There is indeed a consumerist culture but the video shifts all the blame to "out there" and doesn't make me think about my own action in lusting for more stuff. We can condemn the greedy culture, but what alternative are we offering? If we don't have an alternative, it can be another dose of "holier than thou" as far as the viewer is concerned.
Hi Rob, thanks for the comment. You're right about the video, but I guess many are still blind to it. This whole blog is about the alternative: simplicity, generosity, wholeheartedly.
That video was brilliant! Phil - do you know the guys who made it?Rob - Sometimes you have to pick the fight to raise the issue.
Hi Tim, no don't know who made it - but am finding a few more like this which I'll post soon
"consumerism has almost run its course"The video presents consumerism as if it's something new to our generation, and will pass in time. That's rubbish, consumerism has been around as long as sin has and the solution is not social change. Social change is a consequence of the cure, not the cure it's self.
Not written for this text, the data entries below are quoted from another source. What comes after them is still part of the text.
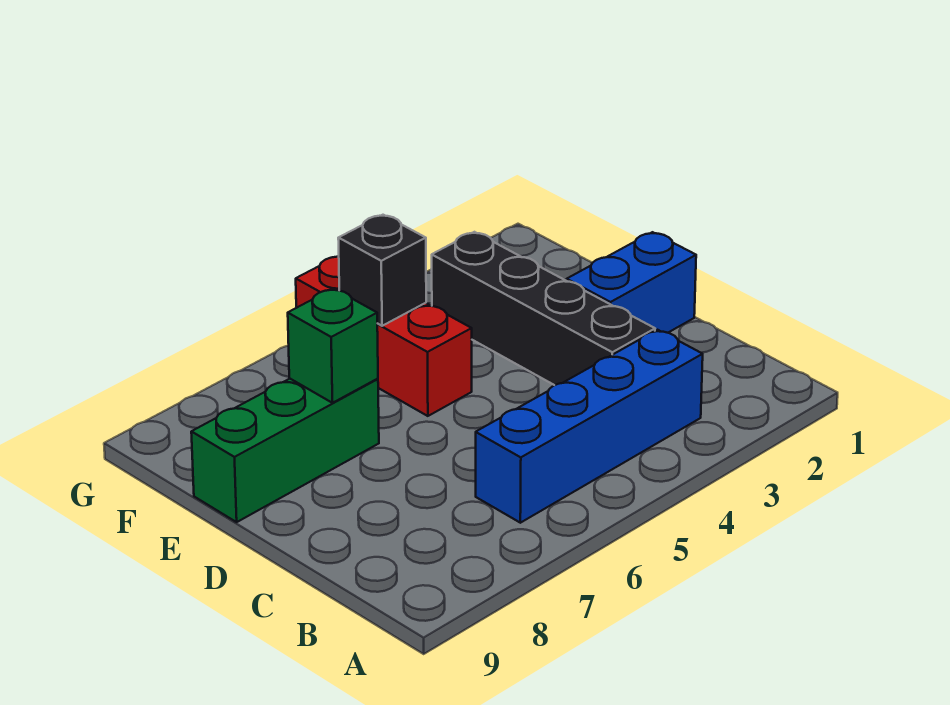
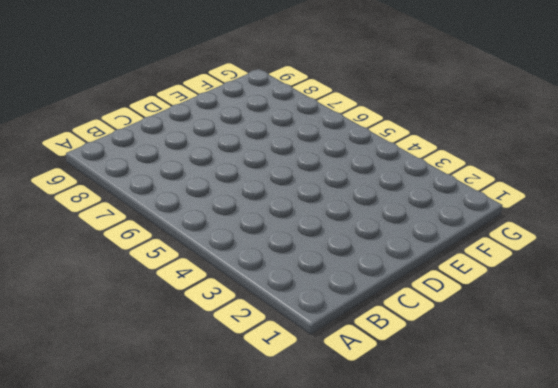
none -> blue 1x4 brick [476,330,703,523]
none -> black 1x4 brick [432,232,655,385]

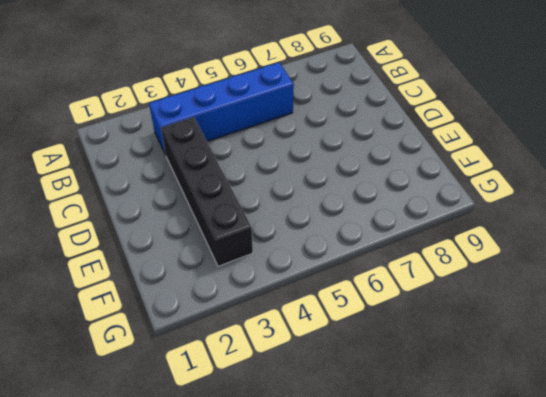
none -> blue 1x2 brick [567,232,696,333]
none -> red 1x3 brick [296,256,472,416]

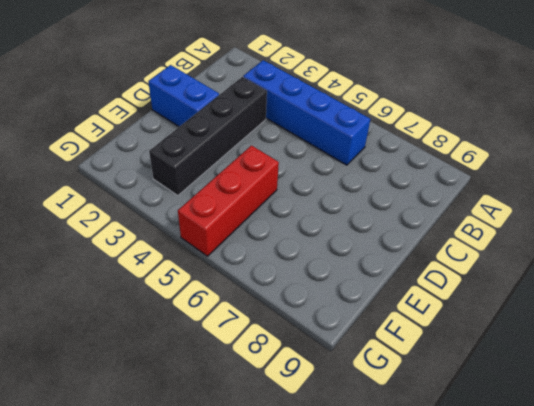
none -> green 1x3 brick [191,379,379,522]
none -> green 1x1 brick [288,288,378,403]

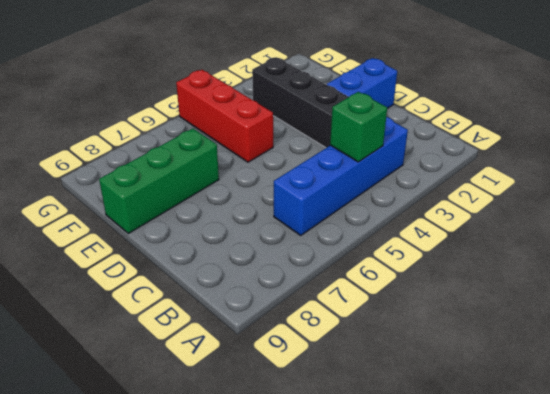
green 1x1 brick [330,92,387,162] -> green 1x1 brick moved to [288,288,378,403]
none -> black 1x1 brick [338,215,426,326]

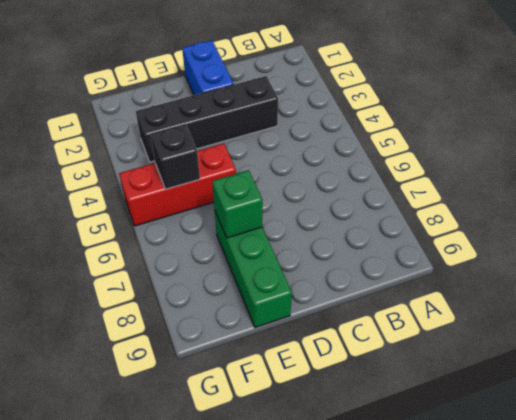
none -> blue 1x4 brick [476,330,703,523]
Hi PeterI think I get what you're saying that consumerism has sin at its heart and that's nothing new. But in terms of human history consumerism is new. Never before in world history have so many people been able to buy so much luxury. People on benefits today in UK live like Kings in ages past (minus servants and wars). Never before have we had a society where the idea is for everyone to consume more this year than they did last. It's a movement about 50-100 years old depending on where you peg it. It is new.